Le Morte d'Arthur

Reception

Until the discovery of the Winchester Manuscript in 1934 at Winchester College, the 1485 edition printed by William Caxton was considered the earliest known text of Le Morte d'Arthur and that closest to Malory's translation and compilation.[20] Modern editions are inevitably variable, changing a variety of spelling, grammar, and/or pronouns for the convenience of readers of modern English.
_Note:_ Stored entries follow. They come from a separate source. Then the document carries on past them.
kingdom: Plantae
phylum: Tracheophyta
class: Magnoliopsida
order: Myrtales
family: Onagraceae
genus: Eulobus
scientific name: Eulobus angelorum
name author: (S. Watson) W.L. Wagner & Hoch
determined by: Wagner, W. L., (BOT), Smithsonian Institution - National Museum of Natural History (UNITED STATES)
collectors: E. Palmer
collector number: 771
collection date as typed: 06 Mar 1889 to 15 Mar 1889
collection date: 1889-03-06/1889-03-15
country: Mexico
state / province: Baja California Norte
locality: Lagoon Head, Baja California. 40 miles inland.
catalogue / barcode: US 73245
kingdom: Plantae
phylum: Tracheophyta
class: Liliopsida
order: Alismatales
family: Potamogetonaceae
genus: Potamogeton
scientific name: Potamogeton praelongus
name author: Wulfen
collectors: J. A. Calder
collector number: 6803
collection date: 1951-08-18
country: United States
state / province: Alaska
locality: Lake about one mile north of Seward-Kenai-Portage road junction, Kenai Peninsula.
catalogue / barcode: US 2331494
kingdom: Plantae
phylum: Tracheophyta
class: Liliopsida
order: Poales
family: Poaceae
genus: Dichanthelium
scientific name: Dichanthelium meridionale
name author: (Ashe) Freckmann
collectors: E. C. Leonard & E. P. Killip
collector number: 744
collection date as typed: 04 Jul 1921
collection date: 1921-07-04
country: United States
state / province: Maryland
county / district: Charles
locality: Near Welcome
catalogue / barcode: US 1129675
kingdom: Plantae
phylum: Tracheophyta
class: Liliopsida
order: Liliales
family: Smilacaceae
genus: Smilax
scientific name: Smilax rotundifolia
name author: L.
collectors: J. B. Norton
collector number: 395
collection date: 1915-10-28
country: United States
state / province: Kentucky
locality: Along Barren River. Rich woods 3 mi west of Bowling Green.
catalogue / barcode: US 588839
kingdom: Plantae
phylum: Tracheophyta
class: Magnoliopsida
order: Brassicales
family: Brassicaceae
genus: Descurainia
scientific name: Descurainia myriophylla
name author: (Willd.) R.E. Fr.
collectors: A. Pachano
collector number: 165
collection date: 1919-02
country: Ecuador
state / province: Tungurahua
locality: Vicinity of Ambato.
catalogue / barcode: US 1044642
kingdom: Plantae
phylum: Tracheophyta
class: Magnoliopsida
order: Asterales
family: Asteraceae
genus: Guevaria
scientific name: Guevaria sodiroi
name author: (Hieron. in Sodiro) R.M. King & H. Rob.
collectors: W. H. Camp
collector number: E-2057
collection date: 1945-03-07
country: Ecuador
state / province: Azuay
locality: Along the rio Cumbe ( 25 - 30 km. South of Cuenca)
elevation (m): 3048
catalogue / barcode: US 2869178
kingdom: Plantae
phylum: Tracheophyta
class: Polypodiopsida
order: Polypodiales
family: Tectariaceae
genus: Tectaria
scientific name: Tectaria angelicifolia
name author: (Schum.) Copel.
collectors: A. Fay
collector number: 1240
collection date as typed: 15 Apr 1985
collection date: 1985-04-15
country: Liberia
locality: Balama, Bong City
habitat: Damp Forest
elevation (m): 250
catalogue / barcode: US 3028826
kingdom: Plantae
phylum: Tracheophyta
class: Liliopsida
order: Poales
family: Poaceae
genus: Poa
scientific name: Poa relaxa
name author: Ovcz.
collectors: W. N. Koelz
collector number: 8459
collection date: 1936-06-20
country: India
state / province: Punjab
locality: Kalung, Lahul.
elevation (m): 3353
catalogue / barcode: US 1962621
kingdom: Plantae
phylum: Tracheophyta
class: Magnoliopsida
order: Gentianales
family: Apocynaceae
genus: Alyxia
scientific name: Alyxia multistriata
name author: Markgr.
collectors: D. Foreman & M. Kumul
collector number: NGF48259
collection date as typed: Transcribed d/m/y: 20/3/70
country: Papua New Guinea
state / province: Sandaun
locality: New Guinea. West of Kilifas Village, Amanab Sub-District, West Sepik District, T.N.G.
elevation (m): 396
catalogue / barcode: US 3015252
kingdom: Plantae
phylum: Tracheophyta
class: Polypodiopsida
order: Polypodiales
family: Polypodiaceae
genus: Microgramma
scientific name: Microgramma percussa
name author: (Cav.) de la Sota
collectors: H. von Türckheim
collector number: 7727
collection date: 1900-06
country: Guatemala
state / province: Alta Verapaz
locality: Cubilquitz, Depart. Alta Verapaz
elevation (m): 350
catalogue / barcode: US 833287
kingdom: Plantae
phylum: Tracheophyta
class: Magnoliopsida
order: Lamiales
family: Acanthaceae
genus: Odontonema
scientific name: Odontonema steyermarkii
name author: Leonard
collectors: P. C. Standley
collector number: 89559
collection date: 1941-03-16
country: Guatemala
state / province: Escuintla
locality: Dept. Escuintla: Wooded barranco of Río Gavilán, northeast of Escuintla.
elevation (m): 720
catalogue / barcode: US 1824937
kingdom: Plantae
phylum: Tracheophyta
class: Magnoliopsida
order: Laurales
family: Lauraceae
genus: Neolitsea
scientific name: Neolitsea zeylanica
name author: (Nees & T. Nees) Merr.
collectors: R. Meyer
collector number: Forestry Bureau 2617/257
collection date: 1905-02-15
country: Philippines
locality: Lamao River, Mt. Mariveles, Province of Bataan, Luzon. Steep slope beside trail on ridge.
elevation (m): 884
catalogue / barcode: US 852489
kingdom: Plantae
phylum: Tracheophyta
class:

The Arthurian characters and tales act like litmus, responding to the issues, aspirations, and anxieties of readerships in every different time and place that they touch. But Arthurian narratives can also act on the cultures that reproduce them, whether expressing an idealizing national wish about the "Camelot" Kennedy administration in the early 1960s, or articulating English King Edward I's symbolic kinship with the Welsh in hopes of military advantage in the late 1200s...

—Bryan (1994), p.x[21]

These and other controversies [providential historiography vs. Christian penance, courtly love vs. adultery] operating within the accumulation of tales and genres lend some force, ironically, to Caxton's claim that readers should look to this text for moral example. Caxton instructed readers of this narrative of knights' adventures to "Doo after the good and leve the evyl, and it shal brynge you to good fame and renommee." It is ultimately the enormous complexity of conflicting demands that will engage moral sensibilities of readers of this text.

—Bryan, p.xii.[4]

I think my sense of right and wrong, my feeling of noblesse oblige, and any thought I may have against the oppressor and for the oppressed came from [Le Morte d'Arthur]....It did not seem strange to me that Uther Pendragon wanted the wife of his vassal and took her by trickery. I was not frightened to find that there were evil knights, as well as noble ones. In my own town there were men who wore the clothes of virtue whom I knew to be bad....If I could not choose my way at the crossroads of love and loyalty, neither could Lancelot. I could understand the darkness of Mordred because he was in me too; and there was some Galahad in me, but perhaps not enough. The Grail feeling was there, however, deep-planted, and perhaps always will be.